Auch Erinnerungen an den Stephen King Klassiker Misery werden unweigerlich geweckt. Über die diabolische Darbietung von Kathy Bates wird noch in etlichen Jahren gesprochen werden, über diesen Film spricht wahrscheinlich schon in einem halben Jahr niemand mehr.
!!! Achtung Spoiler zum Film und zur Serie The Act !!!
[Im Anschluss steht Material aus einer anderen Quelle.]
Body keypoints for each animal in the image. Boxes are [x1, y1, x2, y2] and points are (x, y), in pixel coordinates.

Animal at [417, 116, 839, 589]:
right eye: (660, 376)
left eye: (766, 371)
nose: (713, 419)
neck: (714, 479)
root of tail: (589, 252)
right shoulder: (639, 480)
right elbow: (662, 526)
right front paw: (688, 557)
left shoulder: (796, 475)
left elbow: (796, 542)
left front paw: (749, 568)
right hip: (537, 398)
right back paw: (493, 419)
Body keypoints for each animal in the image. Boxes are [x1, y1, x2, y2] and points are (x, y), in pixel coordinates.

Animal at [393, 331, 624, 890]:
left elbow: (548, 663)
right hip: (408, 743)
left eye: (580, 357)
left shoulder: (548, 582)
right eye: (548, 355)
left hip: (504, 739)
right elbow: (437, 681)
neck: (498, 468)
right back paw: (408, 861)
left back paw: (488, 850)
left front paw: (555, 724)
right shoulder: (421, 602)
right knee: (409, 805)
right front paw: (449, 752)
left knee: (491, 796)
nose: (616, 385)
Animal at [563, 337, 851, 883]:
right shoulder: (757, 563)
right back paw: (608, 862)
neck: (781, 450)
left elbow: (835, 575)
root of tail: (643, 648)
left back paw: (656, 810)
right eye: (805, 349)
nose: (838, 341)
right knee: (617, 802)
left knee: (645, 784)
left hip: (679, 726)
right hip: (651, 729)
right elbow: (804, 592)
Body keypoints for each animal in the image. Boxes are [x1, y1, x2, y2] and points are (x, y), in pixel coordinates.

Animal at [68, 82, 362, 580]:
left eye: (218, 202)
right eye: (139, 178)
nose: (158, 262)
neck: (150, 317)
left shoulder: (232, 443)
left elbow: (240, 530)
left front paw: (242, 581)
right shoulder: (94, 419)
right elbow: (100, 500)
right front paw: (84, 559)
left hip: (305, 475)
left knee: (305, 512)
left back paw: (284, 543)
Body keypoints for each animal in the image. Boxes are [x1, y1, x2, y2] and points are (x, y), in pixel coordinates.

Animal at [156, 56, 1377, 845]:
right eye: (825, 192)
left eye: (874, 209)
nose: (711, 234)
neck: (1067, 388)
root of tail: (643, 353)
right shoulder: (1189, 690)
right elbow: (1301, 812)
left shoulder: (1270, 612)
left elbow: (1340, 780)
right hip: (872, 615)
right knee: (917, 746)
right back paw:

Bereits nach wenigen Minuten kommt in Run ans Licht, dass die Mutter gezielt mit Medikamenten die eigene Tochter krank macht. Es handelt sich also um einen Fall des sogenannten Münchhausen-Stellvertretersyndroms. Bereits im Jahr 2019 konnte eine Serie mit dieser heiklen Thematik für Furore sorgen. In The Act wurde sich dem realen Fall von Dee Dee Blanchard gewidmet, die, nachdem ihre Tochter von den Taten ihrer Mutter erfahren hatte, diese mit einem Freund zusammen ermordet haben soll. Im Gegensatz zum hier besprochenen Film gelingt es über die Lauflänge der Serie viel besser ein Bild dieser psychischen Krankheit zu skizzieren und trotzdem einen packenden Thriller zu erzählen. Auch die Verbindungen, die die isolierte Tochter zur Außenwelt aufbaut, werden in The Act gut eingesetzt, um ein stimmigeres Gefühl dafür zu bekommen wie es ist, wenn man in einer solchen Blase sozialisiert wird. Daher sei die Serie für Interessierte an diesem Phänomen empfohlen.
Run ist bereits digital erschienen sowie als Blu-Ray und DVD seit dem 15. Januar 2021 erhältlich.